The Washington Post’s Robin Givhan goes all gooey for Michelle Obama again at the top of the Style section on Friday, comparing the First Lady to Clair Huxtable, or as explained by the caption under their pictures: "As portrayed by Phylicia Rashad, Clair Huxtable was an accomplished yet down-to-earth figure. In Michelle Obama, the nation now has another symbol of success and style." Givhan writes with an admiration so dazzled that you worry she’s going to faint:
She serves as a symbol of middle-class progress, feminist achievement, affirmative-action success and individual style. And she has done all this on the world stage...while being black. Time and again, observers grasp for adjectives to describe Obama's combination of professional accomplishment and soccer-mom maternalism. It's no wonder so many eye her with awe and disbelief. Or why a minority still view her with suspicion. There have been few broad cultural precedents for what she represents.
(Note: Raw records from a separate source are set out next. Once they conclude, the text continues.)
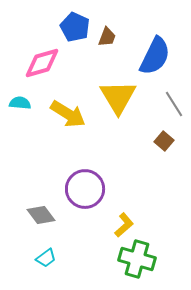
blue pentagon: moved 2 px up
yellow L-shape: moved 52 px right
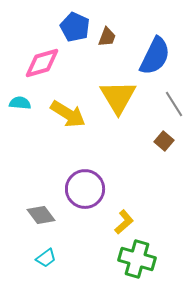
yellow L-shape: moved 3 px up
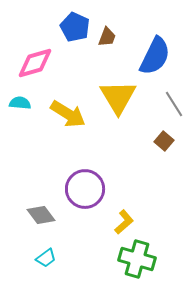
pink diamond: moved 7 px left
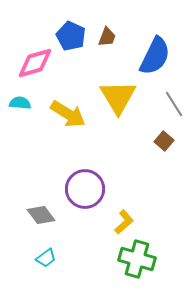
blue pentagon: moved 4 px left, 9 px down
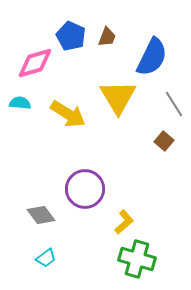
blue semicircle: moved 3 px left, 1 px down
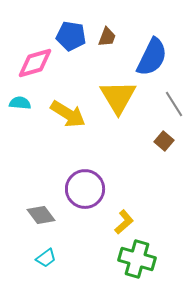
blue pentagon: rotated 16 degrees counterclockwise
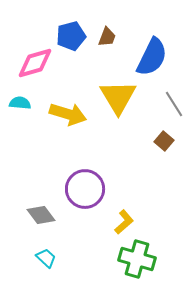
blue pentagon: rotated 24 degrees counterclockwise
yellow arrow: rotated 15 degrees counterclockwise
cyan trapezoid: rotated 100 degrees counterclockwise
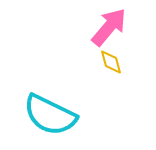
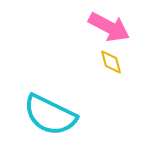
pink arrow: rotated 78 degrees clockwise
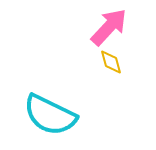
pink arrow: rotated 75 degrees counterclockwise
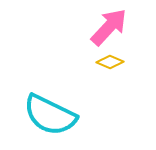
yellow diamond: moved 1 px left; rotated 52 degrees counterclockwise
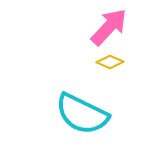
cyan semicircle: moved 32 px right, 1 px up
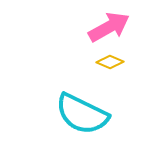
pink arrow: rotated 18 degrees clockwise
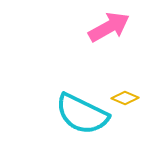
yellow diamond: moved 15 px right, 36 px down
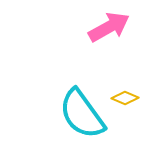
cyan semicircle: rotated 28 degrees clockwise
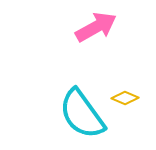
pink arrow: moved 13 px left
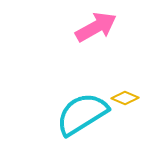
cyan semicircle: rotated 94 degrees clockwise
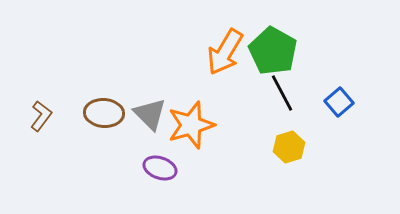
Givhan hailed how "Historically, television has been more progressive than reality, preparing society for the moment when what only existed in the shadow surges into the spotlight," but television "rarely introduced viewers to anyone like Michelle Obama. The last similarly accomplished and wholesome black woman" on TV was Clair Huxtable on The Cosby Show.Playing off a column in the hard-left Nation magazine by professor Patricia Williams, Givhan complained that few black female characters on television "really reflects a generation of black women with advanced degrees, solid self-esteem, and no anger issues."Set aside for a moment the idea that Michelle Obama’s never displayed "anger issues," while we wait for the story of what happened to Jackie Norris, fired as the First Lady’s chief of staff only four months into the job. Givhan really overplays just how awfully racist American culture has been up until this moment:
In a culture in which every white woman is presumed to be Everywoman until proven out of the mainstream, Obama has brought the normalcy of black women into the broader social consciousness. All it took were her two Ivy League degrees, a six-figure boardroom salary, a Norman Rockwell family, soccer-mom bona fides and an ability to dress herself without the aid of an entourage. In many ways, the first lady has made people see -- really see -- black women for the first time. [Italics hers.] For example, when a black model appeared on the May cover of Vogue, news articles credited the "Obama effect," ignoring the concerted lobbying by fashion industry activists that began long before Barack Obama was even a presidential contender. The role of style in defining the first lady might easily be dismissed as a distraction from more substantive issues. But Williams says the fan magazine breathlessness is significant because "it implies a kind of parity we really needed."
A reader who's not black or female can sympathize with the feeling that black women are undervalued or mischaracterized in pop culture. But the Post and Givhan seem unaware of how they're casting their readers as backward racist and/or sexist rubes whose heads are filled with crude stereotypes -- that is, until the vision, the colossus that is Michelle Obama graced the public stage. The Post and Givhan also seem unaware of how this gooey prose about Michelle's perfection can really sound like the mandated meringues of a state-run newspaper in a airless dictatorship.